In investigating flashes, the researchers thought that the length of the light burst and the observed UVS spectrum were in line with events caused by meteors in the planet’s atmosphere, according to a March 1 update on the Juno mission.

The mission team estimated that the meteor launching through Jupiter’s upper atmosphere was likely between about 550 and 11,000 pounds (250-5,000 kilograms).

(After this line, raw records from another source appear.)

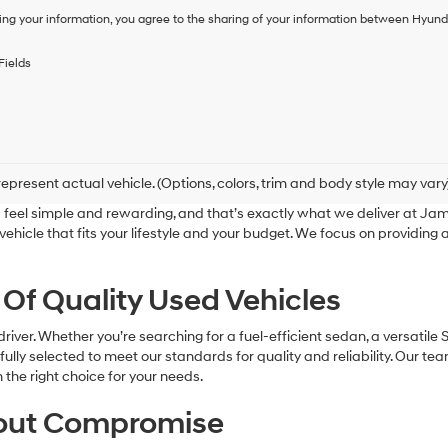
of
ing your information, you agree to the sharing of your information between Hyund
purchase
or
to
Fields
receive
any
services.
By
checking
this
box,
epresent actual vehicle. (Options, colors, trim and body style may vary
I
feel simple and rewarding, and that’s exactly what we deliver at J
agree
a vehicle that fits your lifestyle and your budget. We focus on providin
Hyundai,
Hyundai
dealers
 Of Quality Used Vehicles
and/or
their
vendors
river. Whether you’re searching for a fuel-efficient sedan, a versatile 
may
refully selected to meet our standards for quality and reliability. Our t
use
he right choice for your needs.
the
number
hout Compromise
provided
to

However, this isn’t the first time researchers have seen extraterrestrial rockgauze in the Jovian atmosphere. Jovian is a group of planets consisting of Jupiter, Saturn, Uranus, and Neptune.

In fact, in September and October 2021, two different asteroids were seen shooting toward the planet just a month apart.

While closer observations with instruments like UVS could give scientists more information. This allowed them to confirm sightings like these, Jovian fireballs visible to small telescopes from the ground on Earth.

In 2021, skywatchers in Japan managed to photograph a flash of light in Jupiter’s atmosphere, an observation later confirmed as a meteor by the research team.

“These fireballs are very rare, they are very difficult to observe just by chance,” Ricardo Hueso, an astronomer at the University of the Basque Country in Spain, said.

While it’s impossible to see frequent-flying meteors across Jupiter, the planet’s strong gravitational pull makes it a possible target for meteor impacts. Jupiter’s enormous size has made it the planet with the most gravity in the entire solar system and its gravitational pull easily pulls small objects such as asteroids into its atmosphere.

NASA’s Juno spacecraft, which entered Jupiter’s orbit in 2016, continues to monitor the planet, studying the gas giant in detail. Research continues to reveal new insights into the planet’s atmosphere, weather, evolution, and formation history as well as more.

Juno is not the first spacecraft to see a meteor up close in Jupiter’s atmosphere. This is the second long-range mission on Jupiter, after NASA’s Galileo spacecraft, which circled the planet from 1995 to 2003.

NASA’s Galileo spacecraft and Voyager, launched in the 1970s and decades later reaching interstellar space, both spotted meteors in Jupiter’s atmosphere during their missions.

“Each new observation helps limit the overall impact rate, a critical element for understanding planetary composition,” the Juno mission team wrote in the update.